## Trecho fornecido
O estado de Minas Gerais sancionou, nesta segunda-feira (21), a Lei Estadual nº 25.351/2025. Tal legislação reconhece o Cordão dos Raros como símbolo oficial de identificação de pessoas com doenças raras.
De autoria do deputado estadual Zé Guilherme (PP), o PL foi criado a fim de atuar como instrumento de cidadania, dignidade e visibilidade para a comunidade rara — que inclui quem vive com a Neuromielite Óptica (NMO/NMOSD).
Por isso, a ABNMO – Associação Brasileira de Neuromielite Óptica – celebra este marco simbólico e prático na luta por mais respeito, acolhimento e inclusão em espaços públicos, unidades de saúde, ambientes escolares e em situações de emergência.
Cordão dos Raros acolherá população
O Cordão de Identificação dos Doentes Raros é de uso voluntário. Ele tem como objetivo facilitar a rápida identificação da pessoa com condição rara. Assim, contribui para um atendimento mais humanizado, ágil e respeitoso.
Além de conter informações básicas sobre o quadro de saúde da pessoa usuária, o cordão se tornou um importante recurso para combater o capacitismo, reduzir constrangimentos desnecessários e ampliar a empatia da sociedade diante de condições que, muitas vezes, não são visíveis.
“O cordão representa proteção, acolhimento e respeito. Com ele, a sociedade passa a enxergar, entender e reconhecer a existência dessas pessoas e suas necessidades específicas. Visibilidade é vida”, afirmou o deputado Zé Guilherme, avô de uma criança com doença rara.
Qual o impacto da lei que reconhece o Cordão dos Raros?
O reconhecimento oficial do cordão em Minas Gerais abre caminhos para:
- Fortalecer a identidade da comunidade rara;
- Novas políticas públicas específicas e mais sensíveis às vivências dessas famílias;
- Capacitar profissionais das áreas da saúde, educação e segurança pública para uma abordagem mais adequada e empática.
A legislação também se soma a outras iniciativas nacionais, como o Cordão de Girassol, usado para indicar deficiências invisíveis, por exemplo. Ambos os cordões têm o potencial de prevenir situações de desinformação, exclusão e falta de preparo.

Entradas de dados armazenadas

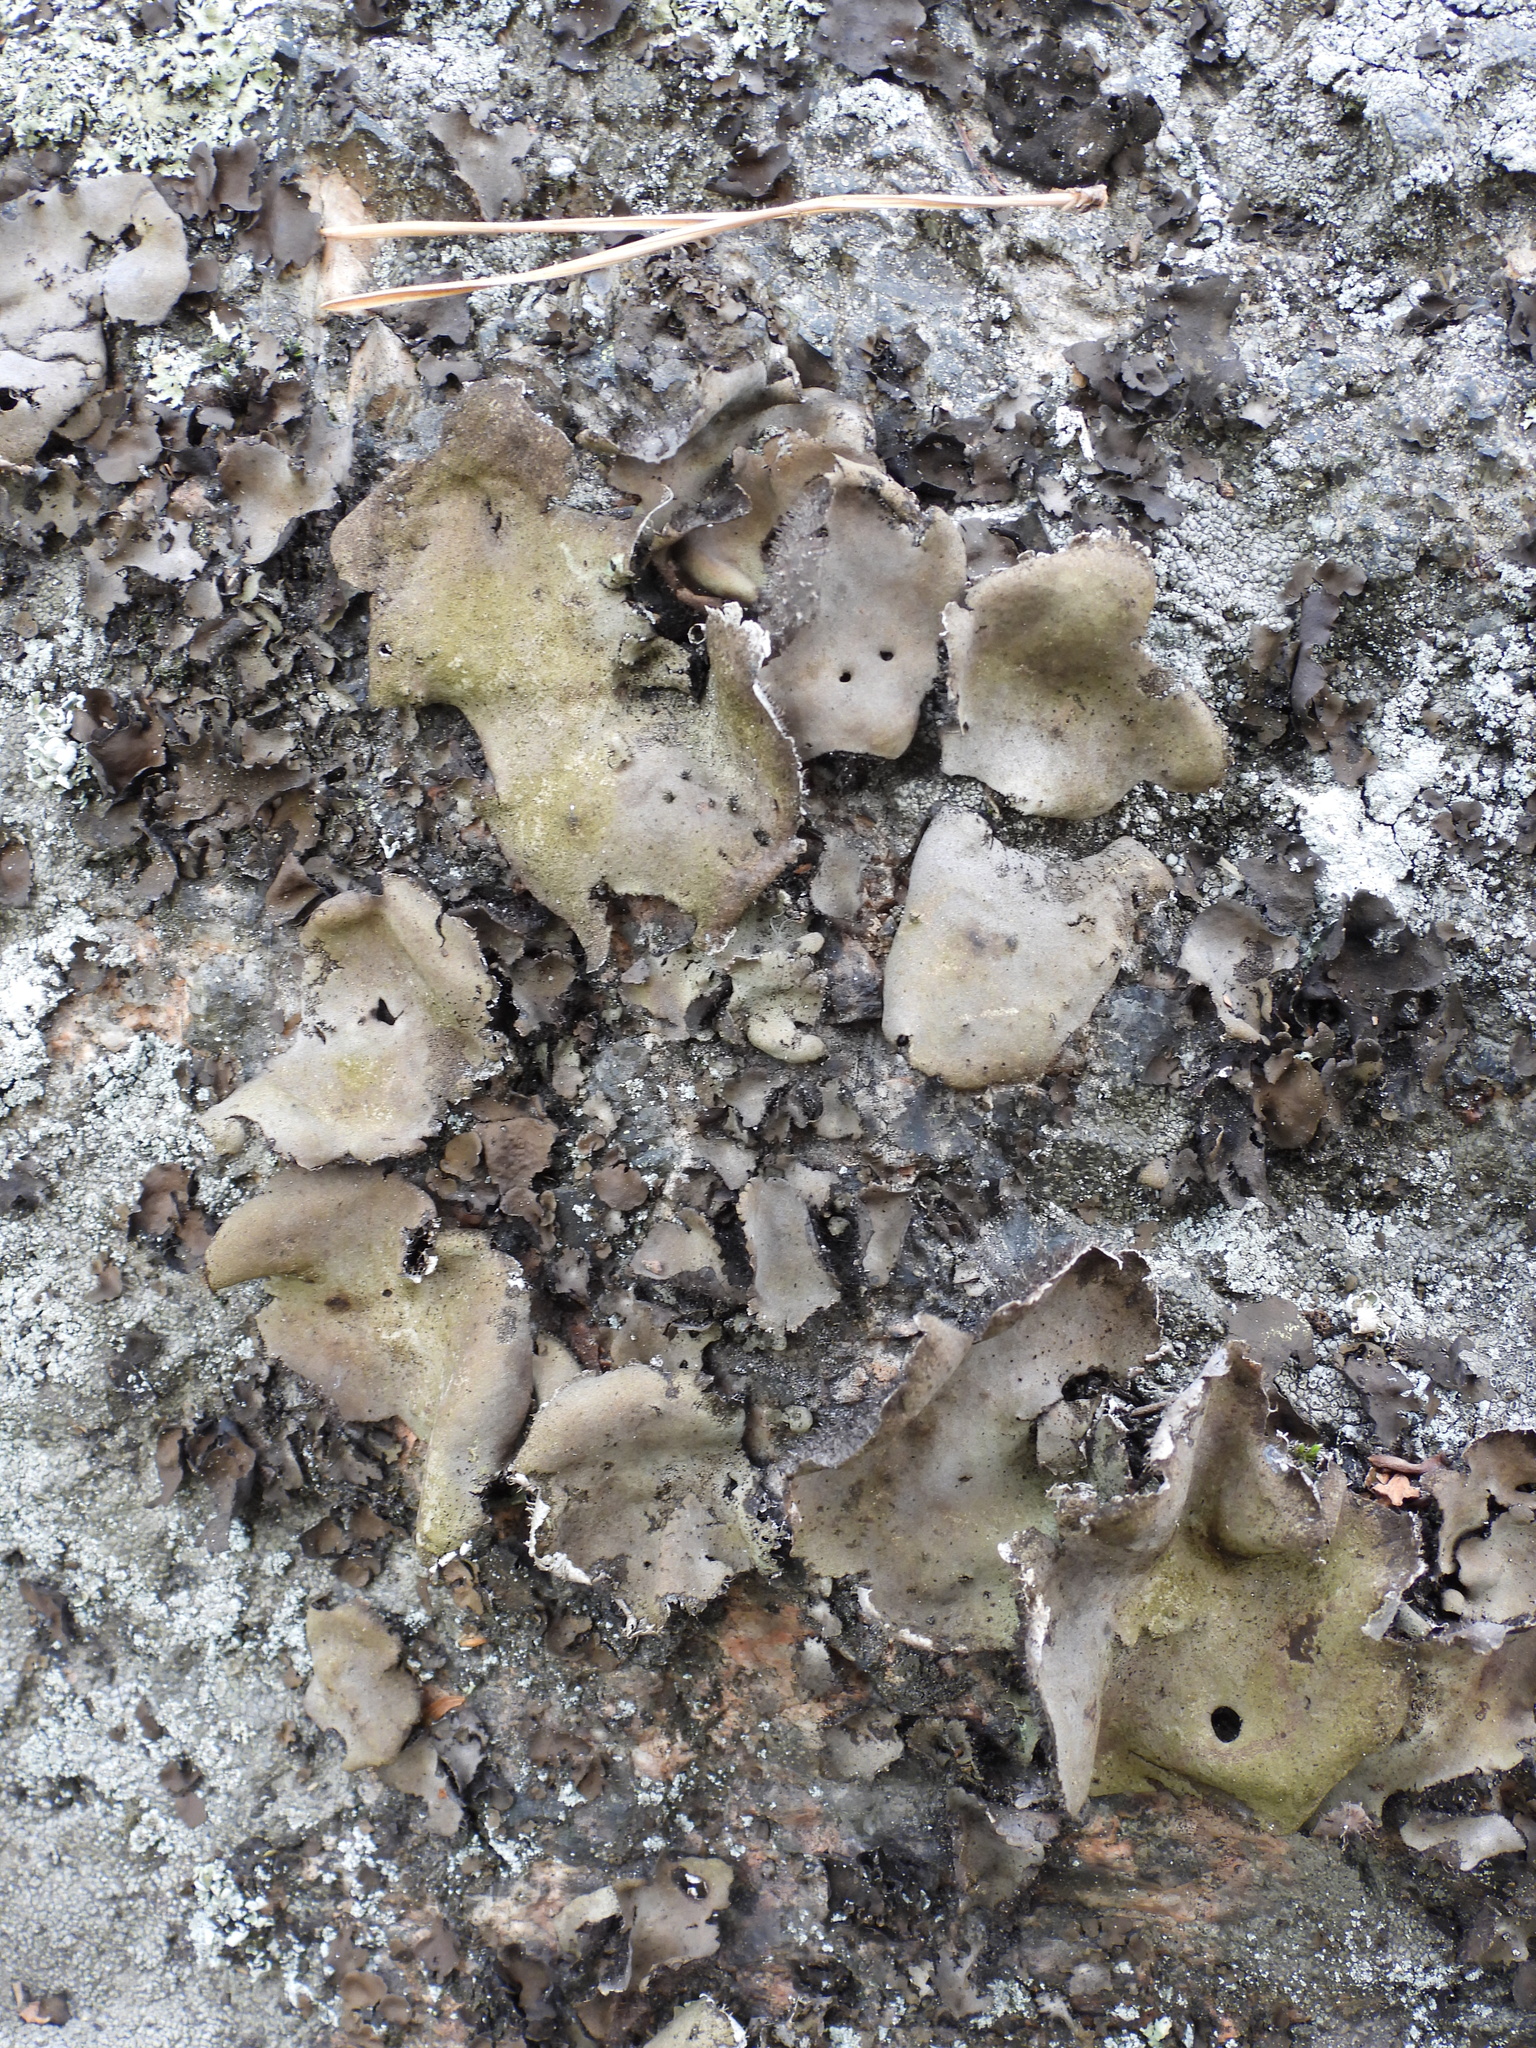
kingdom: Fungi
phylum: Ascomycota
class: Lecanoromycetes
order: Umbilicariales
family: Umbilicariaceae
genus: Umbilicaria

## Tarefas
• 1. Segundo o texto sobre o Cordão dos Raros, quem é o autor do projeto de lei?
• 2. Por favor, cite o trecho do texto sobre o Cordão dos Raros que vai de "Por isso, a" até "não são visíveis.".

## Respostas por tarefa
• 1. O deputado estadual Zé Guilherme (PP).

• 2.
Por isso, a ABNMO – Associação Brasileira de Neuromielite Óptica – celebra este marco simbólico e prático na luta por mais respeito, acolhimento e inclusão em espaços públicos, unidades de saúde, ambientes escolares e em situações de emergência.
Cordão dos Raros acolherá população
O Cordão de Identificação dos Doentes Raros é de uso voluntário. Ele tem como objetivo facilitar a rápida identificação da pessoa com condição rara. Assim, contribui para um atendimento mais humanizado, ágil e respeitoso.
Além de conter informações básicas sobre o quadro de saúde da pessoa usuária, o cordão se tornou um importante recurso para combater o capacitismo, reduzir constrangimentos desnecessários e ampliar a empatia da sociedade diante de condições que, muitas vezes, não são visíveis.